Reproduce each entry below exactly as it appears.
※ ※ ※
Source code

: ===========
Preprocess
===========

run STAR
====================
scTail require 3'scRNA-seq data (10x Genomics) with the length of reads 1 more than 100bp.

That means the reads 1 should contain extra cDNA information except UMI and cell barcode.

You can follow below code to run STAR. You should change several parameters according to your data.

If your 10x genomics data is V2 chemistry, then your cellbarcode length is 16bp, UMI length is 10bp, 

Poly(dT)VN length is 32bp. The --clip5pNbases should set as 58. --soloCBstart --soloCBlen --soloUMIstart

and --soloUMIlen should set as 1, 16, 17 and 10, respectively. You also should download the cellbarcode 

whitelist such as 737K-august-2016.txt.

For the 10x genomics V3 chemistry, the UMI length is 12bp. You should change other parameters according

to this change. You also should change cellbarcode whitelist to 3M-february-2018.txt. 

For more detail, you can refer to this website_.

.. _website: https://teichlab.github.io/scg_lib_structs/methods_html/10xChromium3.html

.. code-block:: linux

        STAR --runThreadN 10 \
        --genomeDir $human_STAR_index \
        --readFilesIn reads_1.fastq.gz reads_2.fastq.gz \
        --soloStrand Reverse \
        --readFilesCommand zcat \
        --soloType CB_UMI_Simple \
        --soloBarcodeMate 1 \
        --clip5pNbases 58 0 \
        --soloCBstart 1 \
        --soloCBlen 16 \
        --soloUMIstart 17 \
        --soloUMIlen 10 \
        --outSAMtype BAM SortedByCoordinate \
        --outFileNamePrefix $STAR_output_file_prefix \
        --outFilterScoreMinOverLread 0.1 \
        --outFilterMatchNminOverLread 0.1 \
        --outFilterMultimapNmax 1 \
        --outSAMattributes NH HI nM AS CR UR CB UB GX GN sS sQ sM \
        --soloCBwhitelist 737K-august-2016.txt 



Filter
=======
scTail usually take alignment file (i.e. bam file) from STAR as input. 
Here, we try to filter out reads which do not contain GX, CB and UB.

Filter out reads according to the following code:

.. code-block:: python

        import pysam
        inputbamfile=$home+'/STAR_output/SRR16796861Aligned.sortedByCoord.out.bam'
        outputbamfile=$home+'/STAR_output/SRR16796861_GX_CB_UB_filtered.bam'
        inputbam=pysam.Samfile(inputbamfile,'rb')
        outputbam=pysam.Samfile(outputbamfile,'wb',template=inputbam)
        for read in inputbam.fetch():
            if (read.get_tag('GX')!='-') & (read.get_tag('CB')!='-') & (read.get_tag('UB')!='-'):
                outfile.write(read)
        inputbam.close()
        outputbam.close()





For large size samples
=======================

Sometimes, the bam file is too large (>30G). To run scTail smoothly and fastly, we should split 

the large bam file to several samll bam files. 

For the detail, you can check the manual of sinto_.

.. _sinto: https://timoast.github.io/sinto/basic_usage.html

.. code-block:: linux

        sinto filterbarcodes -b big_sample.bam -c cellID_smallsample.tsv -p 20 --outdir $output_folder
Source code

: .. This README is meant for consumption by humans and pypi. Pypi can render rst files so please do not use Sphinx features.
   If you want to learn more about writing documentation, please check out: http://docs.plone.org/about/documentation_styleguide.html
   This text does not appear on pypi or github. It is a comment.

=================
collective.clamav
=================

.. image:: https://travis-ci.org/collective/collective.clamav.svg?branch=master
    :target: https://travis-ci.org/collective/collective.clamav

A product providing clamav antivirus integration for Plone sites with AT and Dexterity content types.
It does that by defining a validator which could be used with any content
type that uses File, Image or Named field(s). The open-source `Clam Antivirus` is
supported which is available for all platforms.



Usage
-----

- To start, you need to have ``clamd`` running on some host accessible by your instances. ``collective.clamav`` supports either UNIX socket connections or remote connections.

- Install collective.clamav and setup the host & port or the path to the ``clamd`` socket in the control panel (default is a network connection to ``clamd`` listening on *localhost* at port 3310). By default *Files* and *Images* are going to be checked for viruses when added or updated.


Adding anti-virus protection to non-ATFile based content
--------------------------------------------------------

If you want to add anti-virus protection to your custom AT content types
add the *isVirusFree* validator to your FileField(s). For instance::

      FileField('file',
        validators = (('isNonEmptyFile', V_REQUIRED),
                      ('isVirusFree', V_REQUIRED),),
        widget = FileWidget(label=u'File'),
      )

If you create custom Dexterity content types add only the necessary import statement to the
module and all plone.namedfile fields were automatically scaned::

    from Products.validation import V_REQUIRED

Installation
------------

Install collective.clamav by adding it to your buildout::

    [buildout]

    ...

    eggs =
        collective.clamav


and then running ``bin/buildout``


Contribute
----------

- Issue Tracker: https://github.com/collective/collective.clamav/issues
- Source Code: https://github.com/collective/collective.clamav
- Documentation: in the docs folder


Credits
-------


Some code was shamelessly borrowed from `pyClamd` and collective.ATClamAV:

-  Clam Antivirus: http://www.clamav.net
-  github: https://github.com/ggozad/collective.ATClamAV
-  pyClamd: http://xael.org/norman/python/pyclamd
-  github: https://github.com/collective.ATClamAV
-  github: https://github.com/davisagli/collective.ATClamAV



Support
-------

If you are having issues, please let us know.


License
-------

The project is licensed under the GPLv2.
※ ※ ※
• _Reply to the task_:
Source code

: ===========
Preprocess
===========

run STAR
====================
scTail require 3'scRNA-seq data (10x Genomics) with the length of reads 1 more than 100bp.

That means the reads 1 should contain extra cDNA information except UMI and cell barcode.

You can follow below code to run STAR. You should change several parameters according to your data.

If your 10x genomics data is V2 chemistry, then your cellbarcode length is 16bp, UMI length is 10bp, 

Poly(dT)VN length is 32bp. The --clip5pNbases should set as 58. --soloCBstart --soloCBlen --soloUMIstart

and --soloUMIlen should set as 1, 16, 17 and 10, respectively. You also should download the cellbarcode 

whitelist such as 737K-august-2016.txt.

For the 10x genomics V3 chemistry, the UMI length is 12bp. You should change other parameters according

to this change. You also should change cellbarcode whitelist to 3M-february-2018.txt. 

For more detail, you can refer to this website_.

.. _website: https://teichlab.github.io/scg_lib_structs/methods_html/10xChromium3.html

.. code-block:: linux

        STAR --runThreadN 10 \
        --genomeDir $human_STAR_index \
        --readFilesIn reads_1.fastq.gz reads_2.fastq.gz \
        --soloStrand Reverse \
        --readFilesCommand zcat \
        --soloType CB_UMI_Simple \
        --soloBarcodeMate 1 \
        --clip5pNbases 58 0 \
        --soloCBstart 1 \
        --soloCBlen 16 \
        --soloUMIstart 17 \
        --soloUMIlen 10 \
        --outSAMtype BAM SortedByCoordinate \
        --outFileNamePrefix $STAR_output_file_prefix \
        --outFilterScoreMinOverLread 0.1 \
        --outFilterMatchNminOverLread 0.1 \
        --outFilterMultimapNmax 1 \
        --outSAMattributes NH HI nM AS CR UR CB UB GX GN sS sQ sM \
        --soloCBwhitelist 737K-august-2016.txt 



Filter
=======
scTail usually take alignment file (i.e. bam file) from STAR as input. 
Here, we try to filter out reads which do not contain GX, CB and UB.

Filter out reads according to the following code:

.. code-block:: python

        import pysam
        inputbamfile=$home+'/STAR_output/SRR16796861Aligned.sortedByCoord.out.bam'
        outputbamfile=$home+'/STAR_output/SRR16796861_GX_CB_UB_filtered.bam'
        inputbam=pysam.Samfile(inputbamfile,'rb')
        outputbam=pysam.Samfile(outputbamfile,'wb',template=inputbam)
        for read in inputbam.fetch():
            if (read.get_tag('GX')!='-') & (read.get_tag('CB')!='-') & (read.get_tag('UB')!='-'):
                outfile.write(read)
        inputbam.close()
        outputbam.close()





For large size samples
=======================

Sometimes, the bam file is too large (>30G). To run scTail smoothly and fastly, we should split 

the large bam file to several samll bam files. 

For the detail, you can check the manual of sinto_.

.. _sinto: https://timoast.github.io/sinto/basic_usage.html

.. code-block:: linux

        sinto filterbarcodes -b big_sample.bam -c cellID_smallsample.tsv -p 20 --outdir $output_folder
Source code

: .. This README is meant for consumption by humans and pypi. Pypi can render rst files so please do not use Sphinx features.
   If you want to learn more about writing documentation, please check out: http://docs.plone.org/about/documentation_styleguide.html
   This text does not appear on pypi or github. It is a comment.

=================
collective.clamav
=================

.. image:: https://travis-ci.org/collective/collective.clamav.svg?branch=master
    :target: https://travis-ci.org/collective/collective.clamav

A product providing clamav antivirus integration for Plone sites with AT and Dexterity content types.
It does that by defining a validator which could be used with any content
type that uses File, Image or Named field(s). The open-source `Clam Antivirus` is
supported which is available for all platforms.



Usage
-----

- To start, you need to have ``clamd`` running on some host accessible by your instances. ``collective.clamav`` supports either UNIX socket connections or remote connections.

- Install collective.clamav and setup the host & port or the path to the ``clamd`` socket in the control panel (default is a network connection to ``clamd`` listening on *localhost* at port 3310). By default *Files* and *Images* are going to be checked for viruses when added or updated.


Adding anti-virus protection to non-ATFile based content
--------------------------------------------------------

If you want to add anti-virus protection to your custom AT content types
add the *isVirusFree* validator to your FileField(s). For instance::

      FileField('file',
        validators = (('isNonEmptyFile', V_REQUIRED),
                      ('isVirusFree', V_REQUIRED),),
        widget = FileWidget(label=u'File'),
      )

If you create custom Dexterity content types add only the necessary import statement to the
module and all plone.namedfile fields were automatically scaned::

    from Products.validation import V_REQUIRED

Installation
------------

Install collective.clamav by adding it to your buildout::

    [buildout]

    ...

    eggs =
        collective.clamav


and then running ``bin/buildout``


Contribute
----------

- Issue Tracker: https://github.com/collective/collective.clamav/issues
- Source Code: https://github.com/collective/collective.clamav
- Documentation: in the docs folder


Credits
-------


Some code was shamelessly borrowed from `pyClamd` and collective.ATClamAV:

-  Clam Antivirus: http://www.clamav.net
-  github: https://github.com/ggozad/collective.ATClamAV
-  pyClamd: http://xael.org/norman/python/pyclamd
-  github: https://github.com/collective.ATClamAV
-  github: https://github.com/davisagli/collective.ATClamAV



Support
-------

If you are having issues, please let us know.


License
-------

The project is licensed under the GPLv2.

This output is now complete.